Wellington boy diagnosed with scurvy: A modern case of the 'pirate disease'
You could be forgiven for thinking scurvy was something only pirates got back in the days of wooden ships and iron rations. But last week, a Wellington family received a diagnosis straight out of the 18th century: their five-year-old autistic son, who had been living on a diet of just chicken and biscuits, came down with full-blown scurvy.
It’s the kind of story that makes you stop mid-bite. The kid, like many on the spectrum, had extreme food aversions—no fruit, no veggies, just those two staples. And while his parents thought they were keeping him fed, his body was quietly screaming out for vitamin C. The result? Bleeding gums, bruising, leg pain so bad he stopped walking. Classic signs you’d read about in a history book, or maybe in Frozen in Time: The Fate of the Franklin Expedition, where those poor blokes probably perished from the same deficiency out on the Arctic ice.
Not just a thing of the past
Doctors at Wellington Hospital were stunned. Scurvy is so rare these days that it’s often missed—they call it a "forgotten disease." But once they ran the blood tests and saw the near-zero vitamin C levels, it all clicked. They even flicked through Images in Clinical Medicine: Selections from The New England Journal of Medicine, where you can see the telltale corkscrew hairs and perifollicular haemorrhages that seal the diagnosis. It’s an image you don’t forget.

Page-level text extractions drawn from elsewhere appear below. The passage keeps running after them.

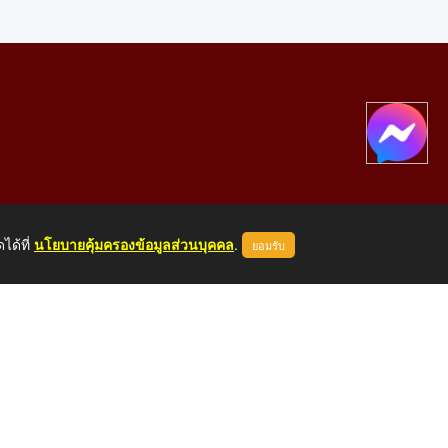
ได้ที่
นโยบายคุ้มครองข้อมูลส่วนบุคคล
.
ยอมรับ
องคาย 43000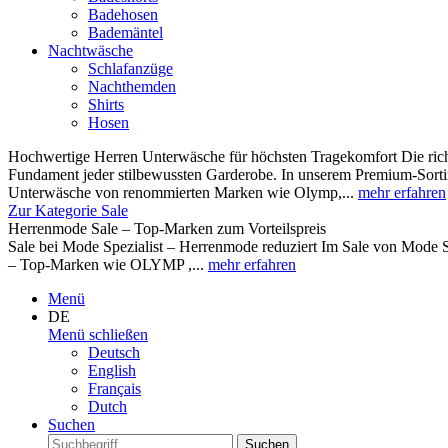
Badehosen
Bademäntel
Nachtwäsche
Schlafanzüge
Nachthemden
Shirts
Hosen
Hochwertige Herren Unterwäsche für höchsten Tragekomfort Die rich
Fundament jeder stilbewussten Garderobe. In unserem Premium-Sortim
Unterwäsche von renommierten Marken wie Olymp,...
mehr erfahren
Zur Kategorie Sale
Herrenmode Sale – Top-Marken zum Vorteilspreis
Sale bei Mode Spezialist – Herrenmode reduziert Im Sale von Mode S
– Top-Marken wie OLYMP ,...
mehr erfahren
Menü
DE
Menü schließen
Deutsch
English
Français
Dutch
Suchen
Suchen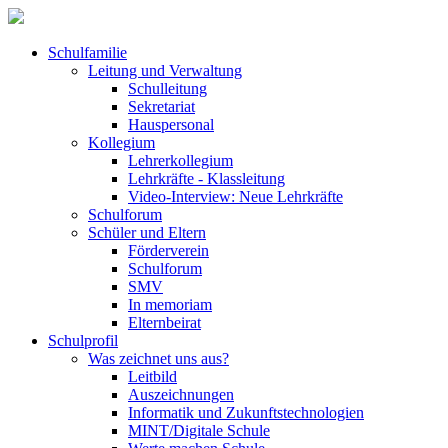
Schulfamilie
Leitung und Verwaltung
Schulleitung
Sekretariat
Hauspersonal
Kollegium
Lehrerkollegium
Lehrkräfte - Klassleitung
Video-Interview: Neue Lehrkräfte
Schulforum
Schüler und Eltern
Förderverein
Schulforum
SMV
In memoriam
Elternbeirat
Schulprofil
Was zeichnet uns aus?
Leitbild
Auszeichnungen
Informatik und Zukunftstechnologien
MINT/Digitale Schule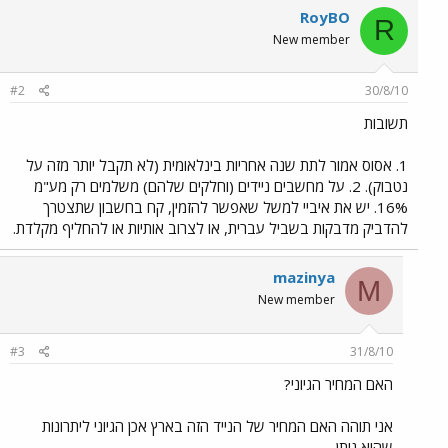
RoyBO
R
New member
#2
30/8/10
תשובות
1. אסוס אמור לתת שנה אחריות בינלאומית (לא תקבל יותר מזה על
נטבוק). 2. על מחשבים ניידים (וחלקים שלהם) משלמים רק מע"מ
16%. יש את איביי למשל שאפשר להזמין, קח בחשבון שתצטרך
להדביק מדבקות בשביל עברית, או לצרוב אותיות או להחליף מקלדת.
mazinya
M
New member
#3
31/8/10
האם המחיר הגיוני?
אני תוהה האם המחיר של הנייד הזה בארץ אכן הגיוני ליתרונות
שהוא נותן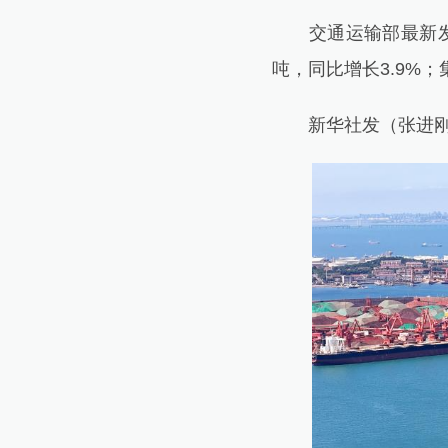
交通运输部最新发布数
吨，同比增长3.9%；
新华社发（张进刚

The boy’s case isn’t isolated, either. Paediatricians say they’re seeing more kids with weird nutritional gaps, especially those with sensory issues. It makes you think: we laugh at pirate stereotypes—those scurvy rascals in books like The Pirate Cruncher, always yelling about the "scurvy dog"—but the real deal is no joke. It’s painful, debilitating, and entirely preventable.
What to watch for
If your little one is a picky eater, especially if they’ve got autism or sensory processing disorder, it’s worth keeping an eye out. Scurvy doesn’t announce itself with a parrot on its shoulder; it creeps up slowly. Here’s what to look for:
- Unexplained fatigue or irritability – your kid might seem "lazy" or cranky, but it could be their body struggling.
- Bleeding gums or loose teeth – even if they brush regularly.
- Bruising easily – those mysterious purple marks that show up for no reason.
- Joint and muscle pain – especially in the legs, sometimes making walking difficult.
- Rough, bumpy skin or corkscrew hairs – a classic sign that vitamin C is missing.
The good news? It’s dead simple to fix. A few weeks of vitamin C supplements and some creative sneaking of kiwifruit into smoothies, and the kid in Wellington is already back on his feet. But it’s a wake-up call for all of us. We tend to think of malnutrition as something that happens elsewhere, to people in famine zones. In reality, it can happen in your own living room, one chicken nugget at a time.
So next time you’re reading a bedtime story—maybe even The Pirate Cruncher with its colourful seadogs—take a moment to glance at your own child’s plate. Are they getting any colour? Because the real scurvy rascals aren’t in storybooks; they’re the invisible deficiencies that sneak up on our kids when we’re not looking, mate.